Plaintiffs principally argue that the Long Island Pine Barrens Protection Act is facially unconstitutional. Their claims are not at issue in a concurrent state court proceeding and do not challenge the determinations of an administrative proceeding that is itself constitutional. Accordingly, the district court abused its discretion when it abstained. We vacate the district court order and remand the case for further proceedings.

. According to the district court, the Act has two central goals: (1) to preserve the ecosystem and (2) to protect the aquifer underlying the Area that is the sole drinking water supply for Long Island inhabitants. Dittmer v. County of Suffolk, 975 F.Supp. 440, 442 (E.D.N.Y.1997).

. It is not clear from the complaint in the state action whether the plaintiffs are co-owners of a single tract of land or whether each owns a part of the land referenced in the complaint. It is clear that neither plaintiff is involved in the action underlying this appeal.
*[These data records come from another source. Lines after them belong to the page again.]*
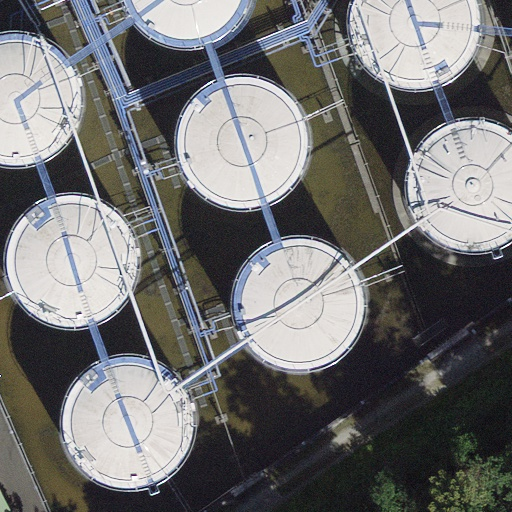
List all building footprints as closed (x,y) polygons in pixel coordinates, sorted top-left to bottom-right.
[(137,0),(144,10),(161,23),(180,29),(199,29),(218,23),(234,11),(241,0),(137,0)] [(353,0),(352,16),(357,36),(369,55),(386,67),(404,73),(424,73),(442,67),(458,56),(470,40),(476,22),(476,2),(474,0),(353,0)] [(0,147),(7,150),(27,150),(45,144),(61,133),(73,117),(78,99),(78,79),(72,61),(61,45),(45,34),(25,27),(3,29),(0,29),(0,147)] [(196,95),(186,115),(183,136),(188,157),(200,175),(217,188),(236,194),(255,194),(274,188),(290,176),(301,161),(307,142),(307,123),(301,104),(290,89),(274,77),(253,71),(231,72),(212,81),(196,95)] [(426,138),(417,157),(414,179),(419,200),(431,218),(448,231),(467,237),(486,237),(505,230),(511,225),(511,125),(504,120),(484,114),(462,115),(442,123),(426,138)] [(23,211),(13,230),(11,252),(16,273),(28,291),(45,304),(63,309),(83,309),(101,303),(117,292),(128,276),(134,258),(134,238),(128,220),(117,204),(101,193),(80,187),(59,188),(39,196),(23,211)] [(248,257),(238,276),(235,297),(240,318),(252,336),(269,349),(288,355),(307,355),(326,349),(342,338),(353,322),(359,304),(359,284),(353,266),(341,250),(326,239),(305,232),(283,234),(264,242),(248,257)] [(79,379),(70,398),(67,420),(72,441),(84,459),(101,472),(120,478),(139,478),(157,472),(173,460),(185,445),(191,426),(191,407),(184,388),(173,372),(157,361),(137,355),(115,356),(95,365),(79,379)]
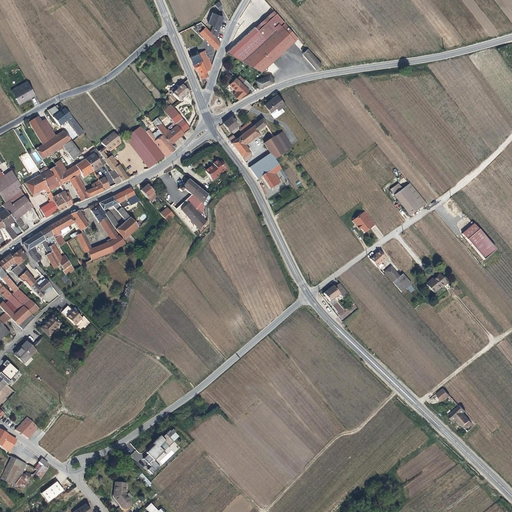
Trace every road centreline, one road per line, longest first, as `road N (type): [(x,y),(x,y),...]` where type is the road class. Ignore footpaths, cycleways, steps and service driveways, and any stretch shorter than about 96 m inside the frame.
road 1 (tertiary): [(211,123),(298,80),(511,37)]
road 2 (unclassified): [(309,296),(194,393),(72,474)]
road 3 (secondary): [(511,495),(309,296)]
road 4 (residential): [(511,136),(454,190),(309,296)]
road 5 (tertiary): [(17,241),(171,161),(211,123)]
road 6 (residential): [(171,25),(111,77),(0,130)]
road 7 (secondary): [(309,296),(260,194),(211,123)]
road 8 (residential): [(17,241),(63,296),(0,359)]
road 9 (track): [(416,403),(511,329)]
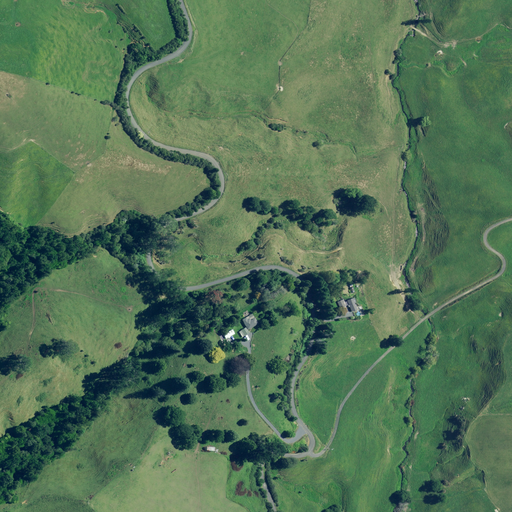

. The district court explained that ''[a]s in the present action, the ¡WJ.F. Realty ] Complaint ... sets forth equal protection, due process, and takings claims challenging the validity of the Act and Plan." Dittmer v. County of Suffolk, 975 F.Supp. 440, 442 (E.D.N.Y.1997). While both cases present equal protection and due process claims, the WJ.F. Realty complaint contains only state-law-based takings claims and specifically excludes any Fifth Amendment challenge to the Act or Plan. Joint App. at 20-21. The district court viewed the Dittmer case as presenting a federal takings claim, but the claim is not apparent in the amended complaint.

After oral argument in this appeal, the state trial court granted summary judgment in favor of the defendants in WJ.F. Realty and upheld the constitutionality of the Act. See WJF Realty Corp. v. State of New York, N.Y.L.J., May 1, 1998, at 34. The disposition of that case does not affect the matters before us in this appeal.